Show and tell - Shawn Loughlin editorial
When I first started writing this column, I saw it as a huge privilege. That’s not to say I don’t any longer, but when I first was able to express my opinion on this page, pontificate about this or that and tell some of my more personal stories, it really meant a lot to me.
For nearly 13 years now (my first column in this space appeared in the Feb. 25, 2010 issue of The Citizen) I have written about 600 words or so in this space and, more often than not, I have always tried to do a new version of the same thing: take an idea (current event, local news story, etc.) and weave myself into it. That may sound self-centred, and I suppose it is, but what I mean by that is that I have always tried to tell our dear readers something new about myself in a column. It started because, as a relatively young editor of this newspaper who was not born in Huron County, most readers couldn’t trace my lineage back to the Old Country like the mafia does with Sicily. No one around here went to school with my mom or worked with my dad or watched me play hockey as a youngster. So, I did it because I wanted you all to know more about me. Now, after working here for almost 17 years, it’s safe to say that loyal readers of this column know much more about me than they did before.

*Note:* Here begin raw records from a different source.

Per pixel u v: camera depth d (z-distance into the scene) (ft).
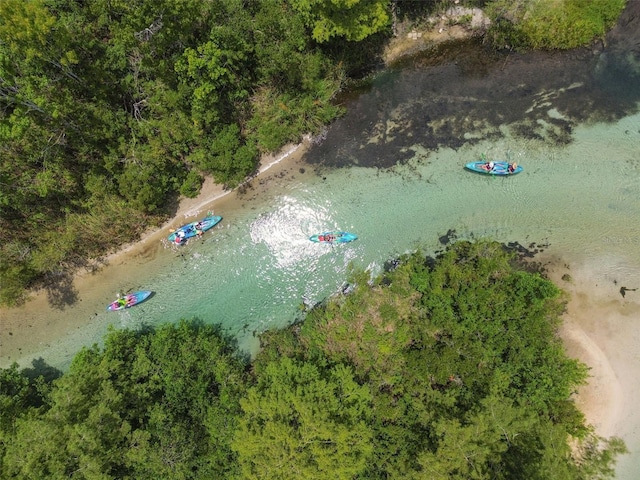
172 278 112.68
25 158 93.25
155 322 112.06
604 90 107.45
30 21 78.64
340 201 111.65
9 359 112.06
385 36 111.86
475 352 90.63
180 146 102.83
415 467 86.17
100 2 92.43
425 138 111.45
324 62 107.96
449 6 109.81
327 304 108.06
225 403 90.84
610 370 98.22
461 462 82.94
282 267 111.45
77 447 81.46
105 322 112.27
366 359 97.45
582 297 101.50
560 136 107.24
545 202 106.01
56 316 112.47
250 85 107.96
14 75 84.69
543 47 109.40
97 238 108.58
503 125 109.40
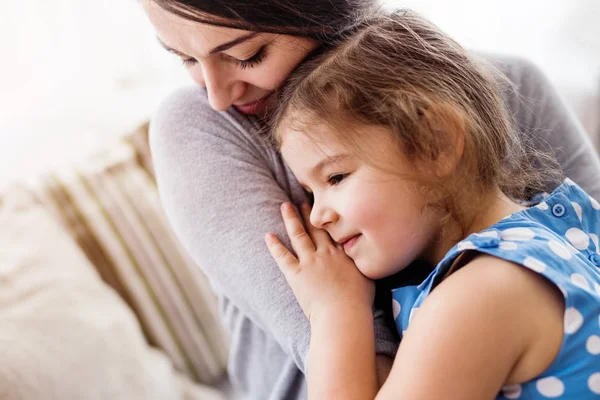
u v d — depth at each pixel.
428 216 0.70
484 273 0.60
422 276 0.78
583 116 2.09
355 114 0.69
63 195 1.74
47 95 2.06
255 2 0.65
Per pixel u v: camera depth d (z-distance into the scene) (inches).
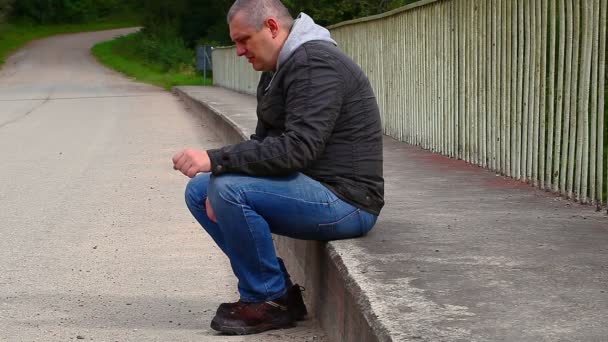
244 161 179.5
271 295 191.2
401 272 172.4
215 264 267.7
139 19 3031.5
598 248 191.3
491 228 213.5
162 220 336.2
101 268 264.1
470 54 339.3
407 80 427.2
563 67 257.0
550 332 137.4
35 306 224.8
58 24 3297.2
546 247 193.2
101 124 766.5
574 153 251.1
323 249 195.8
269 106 188.9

It made me feel good to write about my life and then talk to readers on the street. You could relate, you couldn’t relate, you had gone through a similar experience, you had been to that same restaurant - these were all conversations I longed to have with you all.
In today’s media landscape, there is a dark side to that coin. Revealing too much about yourself, at a time when people are amped up politically and, frankly, more cruel than they’ve been in all my years of doing this job can be a risky proposition. With the rise of social media and the political polarization that is only deepening the divide between people in the last three years, people are much more comfortable being mean (often anonymously) and letting you know they disagree with you - and not in the playful banter way, in the nasty letter to the editor and key your car way.
On Boxing Day, I saw read the Toronto Star interview with Canadian Foreign Affairs Minister Mélanie Joly in which she discussed the miscarriage she suffered just before the last year’s holidays. In the piece, Joly said she wanted to share her devastating experience for the same reason she had previously opened up about in vitro fertilization treatments in the hope of becoming a mother in her early 40s - to show other women that they’re not alone.
Joly is one of Prime Minister Justin Trudeau’s top cabinet members and one of the most visible members of his Liberal Party. So, right there, she’s hated by almost half of the country. And, because she had the audacity (someone please invent a sarcastic font) not only to try to have a baby in her 40s, but to speak publicly about it, that made it worse.
Twitter and comment sections were awash with nasty comments. People did everything from ridicule her for trying to have a baby this late in life to celebrate the loss of her unborn child who, certainly, would have grown up to be a Liberal (the last thing the world needs).
These days, there is a danger in sharing. I offer an opinion in this space week after week and some are important while others are more benign. There are times I’ve gone for the throat and others that I’ve pulled back for one reason or another. When political views differ, things can get nasty, but try to remember that we’re all people and we will always have more in common than we have differences.